David Rowley <david.rowley@2ndquadrant.com> writes:
> On 22 May 2017 at 16:10, David Rowley <david.rowley@2ndquadrant.com> wrote:
>> I also just noticed that I don't think I've got ANTI join cases
>> correct in the patch I sent. I'll look at that now.
> I've attached an updated patch.
> This one is much less invasive than my original attempt.
Sorry for not dealing with this sooner --- I put it on the back burner
for PGCon, and just now got back to it.
First off, I agree that it was probably a mistake for this code to
special-case LEFT/FULL joins at all. eqjoinsel() does not do so;
it relies on the join-type correction applied later by
calc_joinrel_size_estimate(). Since that correction is also downstream
of this code, we should be able to do the same here, and indeed may
be double-counting somehow if we don't.
What that leaves is that we're using the "smallest per-column selectivity"

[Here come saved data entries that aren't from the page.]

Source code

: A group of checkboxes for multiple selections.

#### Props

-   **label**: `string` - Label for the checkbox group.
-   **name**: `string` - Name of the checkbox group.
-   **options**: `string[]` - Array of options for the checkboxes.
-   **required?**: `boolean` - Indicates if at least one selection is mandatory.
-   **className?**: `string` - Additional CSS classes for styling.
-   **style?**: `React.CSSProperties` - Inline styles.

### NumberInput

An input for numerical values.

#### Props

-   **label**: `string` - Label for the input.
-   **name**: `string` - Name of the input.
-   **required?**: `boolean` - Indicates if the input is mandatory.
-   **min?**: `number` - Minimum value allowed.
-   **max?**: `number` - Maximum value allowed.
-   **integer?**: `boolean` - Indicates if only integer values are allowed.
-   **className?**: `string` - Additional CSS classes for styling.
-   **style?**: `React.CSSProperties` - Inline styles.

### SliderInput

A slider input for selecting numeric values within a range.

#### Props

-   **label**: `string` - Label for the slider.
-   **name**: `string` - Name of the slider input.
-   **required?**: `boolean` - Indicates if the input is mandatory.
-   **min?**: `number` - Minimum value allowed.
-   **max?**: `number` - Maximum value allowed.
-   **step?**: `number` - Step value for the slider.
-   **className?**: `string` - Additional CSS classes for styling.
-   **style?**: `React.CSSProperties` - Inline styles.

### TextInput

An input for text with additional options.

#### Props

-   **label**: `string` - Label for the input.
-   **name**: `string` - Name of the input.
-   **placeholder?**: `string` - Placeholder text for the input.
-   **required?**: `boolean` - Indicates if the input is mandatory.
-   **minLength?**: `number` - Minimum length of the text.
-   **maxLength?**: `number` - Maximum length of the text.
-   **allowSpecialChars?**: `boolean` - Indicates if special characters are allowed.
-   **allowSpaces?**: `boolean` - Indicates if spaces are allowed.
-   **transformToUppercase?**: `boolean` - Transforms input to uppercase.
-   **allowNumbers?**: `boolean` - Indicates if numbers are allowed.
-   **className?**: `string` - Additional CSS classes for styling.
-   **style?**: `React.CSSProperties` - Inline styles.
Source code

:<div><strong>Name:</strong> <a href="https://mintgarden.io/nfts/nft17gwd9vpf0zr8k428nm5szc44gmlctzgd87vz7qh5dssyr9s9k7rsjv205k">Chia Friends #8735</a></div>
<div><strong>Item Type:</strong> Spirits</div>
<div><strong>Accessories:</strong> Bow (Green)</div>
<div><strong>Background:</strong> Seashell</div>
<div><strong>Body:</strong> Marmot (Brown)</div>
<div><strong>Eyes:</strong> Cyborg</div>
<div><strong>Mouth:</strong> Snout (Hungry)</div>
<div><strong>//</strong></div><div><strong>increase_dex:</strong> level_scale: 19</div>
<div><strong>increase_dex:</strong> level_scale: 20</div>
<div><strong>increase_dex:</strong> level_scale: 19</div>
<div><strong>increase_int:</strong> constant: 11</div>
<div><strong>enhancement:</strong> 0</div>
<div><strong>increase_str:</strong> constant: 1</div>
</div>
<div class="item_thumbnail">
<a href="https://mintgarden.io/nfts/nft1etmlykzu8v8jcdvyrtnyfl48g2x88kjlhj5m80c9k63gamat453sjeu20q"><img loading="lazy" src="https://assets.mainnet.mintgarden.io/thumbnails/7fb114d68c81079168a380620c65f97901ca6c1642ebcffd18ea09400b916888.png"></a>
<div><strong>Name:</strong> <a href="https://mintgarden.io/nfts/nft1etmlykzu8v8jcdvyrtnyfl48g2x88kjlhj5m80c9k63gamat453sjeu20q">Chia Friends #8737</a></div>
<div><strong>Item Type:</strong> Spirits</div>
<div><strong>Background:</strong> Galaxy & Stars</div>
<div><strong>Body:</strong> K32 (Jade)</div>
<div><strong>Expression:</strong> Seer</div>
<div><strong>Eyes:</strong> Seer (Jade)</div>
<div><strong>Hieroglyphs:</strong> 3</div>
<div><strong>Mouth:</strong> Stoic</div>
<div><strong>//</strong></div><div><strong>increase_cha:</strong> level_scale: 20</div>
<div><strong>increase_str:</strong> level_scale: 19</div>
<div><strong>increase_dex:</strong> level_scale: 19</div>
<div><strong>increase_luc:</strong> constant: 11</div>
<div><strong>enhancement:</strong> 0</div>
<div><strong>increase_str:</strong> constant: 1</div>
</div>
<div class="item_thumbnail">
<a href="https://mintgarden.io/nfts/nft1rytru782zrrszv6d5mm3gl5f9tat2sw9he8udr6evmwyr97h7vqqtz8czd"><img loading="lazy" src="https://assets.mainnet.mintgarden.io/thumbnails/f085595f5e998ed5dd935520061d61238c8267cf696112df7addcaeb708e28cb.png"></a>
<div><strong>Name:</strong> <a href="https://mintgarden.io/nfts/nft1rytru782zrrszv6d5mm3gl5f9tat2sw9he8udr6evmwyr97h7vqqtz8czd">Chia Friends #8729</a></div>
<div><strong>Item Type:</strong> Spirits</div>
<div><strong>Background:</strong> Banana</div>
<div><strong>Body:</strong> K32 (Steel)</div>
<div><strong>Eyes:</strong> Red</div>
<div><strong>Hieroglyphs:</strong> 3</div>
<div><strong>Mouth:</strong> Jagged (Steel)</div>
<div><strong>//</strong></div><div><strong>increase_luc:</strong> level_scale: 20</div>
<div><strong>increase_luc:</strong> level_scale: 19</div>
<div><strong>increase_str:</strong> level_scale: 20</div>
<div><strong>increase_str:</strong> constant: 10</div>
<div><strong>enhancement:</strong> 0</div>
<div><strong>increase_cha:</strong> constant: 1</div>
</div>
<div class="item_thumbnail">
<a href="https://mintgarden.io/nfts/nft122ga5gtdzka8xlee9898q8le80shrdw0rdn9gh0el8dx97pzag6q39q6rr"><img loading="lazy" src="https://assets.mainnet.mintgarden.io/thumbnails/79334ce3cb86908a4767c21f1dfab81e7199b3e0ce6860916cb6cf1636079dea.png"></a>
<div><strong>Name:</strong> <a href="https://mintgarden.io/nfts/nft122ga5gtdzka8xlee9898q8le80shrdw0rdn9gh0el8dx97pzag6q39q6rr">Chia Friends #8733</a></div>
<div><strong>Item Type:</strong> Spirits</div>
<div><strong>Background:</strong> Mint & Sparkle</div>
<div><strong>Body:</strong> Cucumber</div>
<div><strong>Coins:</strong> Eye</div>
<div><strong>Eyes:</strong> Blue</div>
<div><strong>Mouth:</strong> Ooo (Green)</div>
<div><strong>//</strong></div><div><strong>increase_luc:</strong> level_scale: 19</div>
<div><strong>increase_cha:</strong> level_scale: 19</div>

hack only for SEMI/ANTI joins where we can't really get anything helpful
from knowledge of the FK. What your patch does is to fall back on the
traditional clauselist_selectivity calculation for the relevant clauses.
But we'd be better off ignoring the FK altogether and leaving those
clauses to be processed later. That saves some cycles, and it might allow
those clauses to be used more fruitfully with a different FK, and even
if that doesn't happen it's better to let clauselist_selectivity see as
many clauses at once as possible.
So I whacked the patch around to do it like that and pushed it.
I'm not totally satisfied that there isn't any case where the smallest
selectivity hack is appropriate. In the example you're showing here,
the FK columns are independent so that we get more or less the right
answer with or without the FK. But in some quick testing I could not
produce a counterexample proving that that heuristic is helpful;
so for now let's can it.
Thanks, and sorry again for the delay.
regards, tom lane